* ACTIVITY *
Look through the records below for the line with "41: (888, 430, 41.05)" and the line with "61: (495, 163, 45.83)", then return those lines and all lines between, exactly.

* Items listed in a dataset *
------------------------------------------------------------------------
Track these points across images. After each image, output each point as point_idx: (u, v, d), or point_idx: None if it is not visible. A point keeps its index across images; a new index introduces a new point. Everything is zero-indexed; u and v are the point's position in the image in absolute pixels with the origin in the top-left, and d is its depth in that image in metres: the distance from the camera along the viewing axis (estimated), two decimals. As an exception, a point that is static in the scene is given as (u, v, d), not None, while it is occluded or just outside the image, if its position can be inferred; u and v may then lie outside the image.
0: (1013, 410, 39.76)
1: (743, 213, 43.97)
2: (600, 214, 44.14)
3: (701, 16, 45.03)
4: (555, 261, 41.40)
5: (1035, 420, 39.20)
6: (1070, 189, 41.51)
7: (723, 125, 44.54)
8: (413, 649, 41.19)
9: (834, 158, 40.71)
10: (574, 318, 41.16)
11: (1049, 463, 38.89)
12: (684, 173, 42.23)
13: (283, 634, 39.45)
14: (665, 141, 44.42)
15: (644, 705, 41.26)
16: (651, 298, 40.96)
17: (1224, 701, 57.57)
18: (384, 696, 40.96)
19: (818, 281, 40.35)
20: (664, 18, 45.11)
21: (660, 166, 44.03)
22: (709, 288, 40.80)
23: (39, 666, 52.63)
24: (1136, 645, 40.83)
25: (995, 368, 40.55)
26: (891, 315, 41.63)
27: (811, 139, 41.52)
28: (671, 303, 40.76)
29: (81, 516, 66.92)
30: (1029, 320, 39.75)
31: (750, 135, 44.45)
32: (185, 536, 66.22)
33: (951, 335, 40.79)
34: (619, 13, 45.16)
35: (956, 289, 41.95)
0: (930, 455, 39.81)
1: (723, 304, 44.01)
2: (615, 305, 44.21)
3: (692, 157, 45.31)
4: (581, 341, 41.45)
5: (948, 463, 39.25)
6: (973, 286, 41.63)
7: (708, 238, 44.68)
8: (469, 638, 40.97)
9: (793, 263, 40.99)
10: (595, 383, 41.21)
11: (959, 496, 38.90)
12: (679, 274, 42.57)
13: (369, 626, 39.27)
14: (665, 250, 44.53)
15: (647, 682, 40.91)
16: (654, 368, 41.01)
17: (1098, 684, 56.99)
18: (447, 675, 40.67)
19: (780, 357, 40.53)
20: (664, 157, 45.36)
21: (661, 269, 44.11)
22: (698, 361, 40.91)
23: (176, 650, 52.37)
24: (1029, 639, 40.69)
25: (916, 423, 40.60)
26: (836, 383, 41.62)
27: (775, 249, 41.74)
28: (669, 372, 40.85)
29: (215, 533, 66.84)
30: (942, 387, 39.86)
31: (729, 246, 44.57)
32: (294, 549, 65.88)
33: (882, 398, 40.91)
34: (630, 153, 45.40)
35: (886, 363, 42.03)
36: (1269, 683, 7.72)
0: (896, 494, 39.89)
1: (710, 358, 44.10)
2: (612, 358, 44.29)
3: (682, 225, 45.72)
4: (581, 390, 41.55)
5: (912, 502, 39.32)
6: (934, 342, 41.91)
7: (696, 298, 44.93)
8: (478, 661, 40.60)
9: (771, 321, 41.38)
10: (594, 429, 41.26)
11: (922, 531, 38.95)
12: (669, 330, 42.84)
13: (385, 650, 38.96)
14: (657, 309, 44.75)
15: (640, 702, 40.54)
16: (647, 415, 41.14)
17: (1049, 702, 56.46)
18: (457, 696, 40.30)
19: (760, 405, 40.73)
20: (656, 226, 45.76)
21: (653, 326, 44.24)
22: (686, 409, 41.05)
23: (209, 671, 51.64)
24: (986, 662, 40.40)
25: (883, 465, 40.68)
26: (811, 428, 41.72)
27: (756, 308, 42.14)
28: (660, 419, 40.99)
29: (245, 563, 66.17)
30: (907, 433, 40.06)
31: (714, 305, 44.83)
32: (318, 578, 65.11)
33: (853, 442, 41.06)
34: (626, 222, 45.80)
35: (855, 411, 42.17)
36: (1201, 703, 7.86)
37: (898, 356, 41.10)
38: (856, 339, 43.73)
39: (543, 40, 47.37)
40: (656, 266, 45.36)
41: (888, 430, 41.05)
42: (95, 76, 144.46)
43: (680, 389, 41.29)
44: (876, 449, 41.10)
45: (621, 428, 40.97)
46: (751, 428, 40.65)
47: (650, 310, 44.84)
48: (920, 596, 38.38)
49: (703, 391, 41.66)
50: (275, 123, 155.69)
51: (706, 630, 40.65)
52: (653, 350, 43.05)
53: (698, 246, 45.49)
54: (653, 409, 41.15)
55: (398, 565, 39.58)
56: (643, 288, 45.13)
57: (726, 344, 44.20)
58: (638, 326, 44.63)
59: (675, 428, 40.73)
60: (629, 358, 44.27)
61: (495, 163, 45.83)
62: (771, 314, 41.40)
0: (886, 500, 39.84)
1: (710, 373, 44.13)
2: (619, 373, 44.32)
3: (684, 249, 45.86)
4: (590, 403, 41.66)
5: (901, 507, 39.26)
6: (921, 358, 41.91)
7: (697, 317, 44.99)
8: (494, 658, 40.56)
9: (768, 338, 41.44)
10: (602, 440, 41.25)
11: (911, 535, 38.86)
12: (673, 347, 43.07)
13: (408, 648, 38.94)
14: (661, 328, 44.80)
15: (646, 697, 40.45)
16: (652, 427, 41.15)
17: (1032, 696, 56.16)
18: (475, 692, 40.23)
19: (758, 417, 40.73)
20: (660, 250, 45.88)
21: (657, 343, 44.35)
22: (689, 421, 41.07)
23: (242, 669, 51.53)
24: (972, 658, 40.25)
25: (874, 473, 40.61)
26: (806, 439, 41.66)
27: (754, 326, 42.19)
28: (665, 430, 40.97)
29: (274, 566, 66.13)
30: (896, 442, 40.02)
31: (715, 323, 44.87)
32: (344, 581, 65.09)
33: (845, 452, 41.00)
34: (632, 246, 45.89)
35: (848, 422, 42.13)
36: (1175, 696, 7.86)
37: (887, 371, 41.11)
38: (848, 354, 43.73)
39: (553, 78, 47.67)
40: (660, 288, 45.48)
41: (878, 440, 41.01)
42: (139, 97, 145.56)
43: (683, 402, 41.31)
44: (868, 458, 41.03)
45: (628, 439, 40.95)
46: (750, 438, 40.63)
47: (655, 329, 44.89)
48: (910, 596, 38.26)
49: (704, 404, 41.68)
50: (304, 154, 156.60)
------------------------------------------------------------------------
* TASK RESULT *
41: (888, 430, 41.05)
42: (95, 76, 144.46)
43: (680, 389, 41.29)
44: (876, 449, 41.10)
45: (621, 428, 40.97)
46: (751, 428, 40.65)
47: (650, 310, 44.84)
48: (920, 596, 38.38)
49: (703, 391, 41.66)
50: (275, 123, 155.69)
51: (706, 630, 40.65)
52: (653, 350, 43.05)
53: (698, 246, 45.49)
54: (653, 409, 41.15)
55: (398, 565, 39.58)
56: (643, 288, 45.13)
57: (726, 344, 44.20)
58: (638, 326, 44.63)
59: (675, 428, 40.73)
60: (629, 358, 44.27)
61: (495, 163, 45.83)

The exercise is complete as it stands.